Where do you start? Or, perhaps more importantly, where do you end? Let’s get the obvious things out of way. The plot revolves around a TV presenter (Daniel Autueil) and his wife ( Juliette Binoche ) who are being sent VHS tapes (wrapped in alarming child-like drawings) of themselves being watched and their subsequent quest to find out who is doing it.

Also worth very quickly stating that while the Blu-Ray print is decent enough, this is not a film that is in any way enhanced by watching in Blu-Ray. This is lo-fi French cinema. There are a few shots that look quite sparkly but, on the whole, you’ll lose nothing from watching this on DVD.

So, it seems to be quite a straightforward thriller plot. And, for the most part, it is. But you would be wrong to get drawn into the film on that basis alone. Fans of Michael Bay should stay well away. The pace is very slow, quite deliberately so. It’s very stripped down and bleak. You get drawn in to the languid style so when the shocking moments come you really do get a shock and remain a little wary thereafter. And I did get a shock, I actually threw my hands up over my face like a Victorian woman on seeing a man’s ankle.
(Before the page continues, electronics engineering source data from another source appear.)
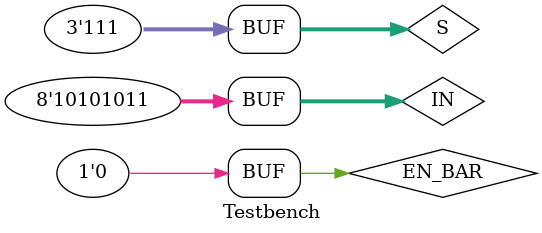
<source format=v>
`include "MUX8_to_1.v"

module Testbench;

reg EN_BAR ;
reg [7:0] IN ;
reg [2:0] S ;

wire OUTPUT ;

mux8_to_1 mymux( IN , OUTPUT , S , EN_BAR ) ;

initial
begin

$dumpfile("MUX8_to_1_Testbench.vcd");
$dumpvars;

IN[0] = 1 ; IN[1] = 1 ; IN[2] = 0 ; IN[3] = 1 ; IN[4] = 0 ; IN[5] = 1 ; IN[6] = 0 ; IN[7] = 1 ;

EN_BAR = 1 ;

   S[2] = 0 ; S[1] = 0 ; S[0] = 0 ;
#5 S[2] = 0 ; S[1] = 0 ; S[0] = 1 ;
#5 S[2] = 0 ; S[1] = 1 ; S[0] = 0 ;
#5 S[2] = 0 ; S[1] = 1 ; S[0] = 1 ;
#5 S[2] = 1 ; S[1] = 0 ; S[0] = 0 ;
#5 S[2] = 1 ; S[1] = 0 ; S[0] = 1 ;
#5 S[2] = 1 ; S[1] = 1 ; S[0] = 0 ;
#5 S[2] = 1 ; S[1] = 1 ; S[0] = 1 ;
#5;

EN_BAR = 0 ;

   S[2] = 0 ; S[1] = 0 ; S[0] = 0 ;
#5 S[2] = 0 ; S[1] = 0 ; S[0] = 1 ;
#5 S[2] = 0 ; S[1] = 1 ; S[0] = 0 ;
#5 S[2] = 0 ; S[1] = 1 ; S[0] = 1 ;
#5 S[2] = 1 ; S[1] = 0 ; S[0] = 0 ;
#5 S[2] = 1 ; S[1] = 0 ; S[0] = 1 ;
#5 S[2] = 1 ; S[1] = 1 ; S[0] = 0 ;
#5 S[2] = 1 ; S[1] = 1 ; S[0] = 1 ;
#5;

end
endmodule

</source>
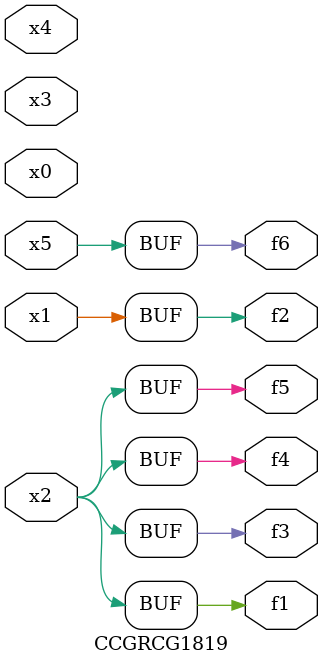
<source format=v>
module CCGRCG1819(
	input x0, x1, x2, x3, x4, x5,
	output f1, f2, f3, f4, f5, f6
);
	assign f1 = x2;
	assign f2 = x1;
	assign f3 = x2;
	assign f4 = x2;
	assign f5 = x2;
	assign f6 = x5;
endmodule

</source>
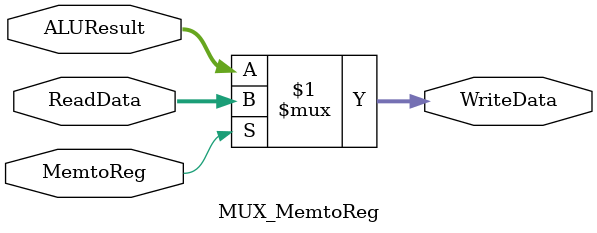
<source format=v>
module MUX_MemtoReg(
    input wire [31:0] ReadData,
    input wire [31:0] ALUResult,
    input wire MemtoReg,
    output wire [31:0] WriteData
);

    assign WriteData = MemtoReg ? ReadData : ALUResult;

endmodule
</source>
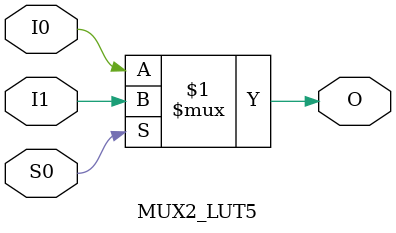
<source format=v>
`ifdef verilator3
`else
`timescale 1 ps / 1 ps
`endif

module MUX2_LUT5
(
    input  I0,
    input  I1,
    input  S0,
    output O
);

    assign O = (S0) ? I1 : I0;

endmodule

</source>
*** Caution : slight risk of spoiler from here ***

What will make this film linger in the mind is the one thing that is the most irksome as you watch. We are used to a shape of cinema with a nicely defined beginning, middle and end. At the end of Taggart, we always know who did the murrrdurrr(sic) and we have fun trying to guess which of the low-grade Scottish actors it was. We are used to neat resolution. Even the most challenging and convoluted of Hollywood movies like The Usual Suspects does it’s best to explain to the audience what has been going on so you can leave the cinema thinking “ooh, that was clever”. Hidden doesn’t do that. It makes no allowances for our stupidity. You don’t get a resolution. You are left with clues and the desire to work the rest out for yourself. There is even evidence online that many people missed the big clue at the very end of the film completely.

What is revealed is that the film isn’t about the central plot at all, it is about how the characters react to the plot. It’s not that the plot dooesn’t matter but it is simply the bones on which the messages of the film are hung. So, it’s a good job that the acting performances are great. Autueil seems to do well at the guilt and retribution thing (albeit with nothing as colourful as carnations on show here).

Did I enjoy it? Yes. Did it annoy me? Yes. Was I more interested in the plot afterwards because of the lack of discrete ending. Most definitely. And I’m not the only one. A very quick trawl of the interweb found many discussions on what exactly was going on.

If you don’t get irritated by the style and pace of French (or, more accurately in this case, German ) cinema and you don’t mind being left with a challenge at the end, then I would definitely recommened this film. Although I’m almost certain that many people will get to the end with a simple “Eh? That was shite.” type reaction.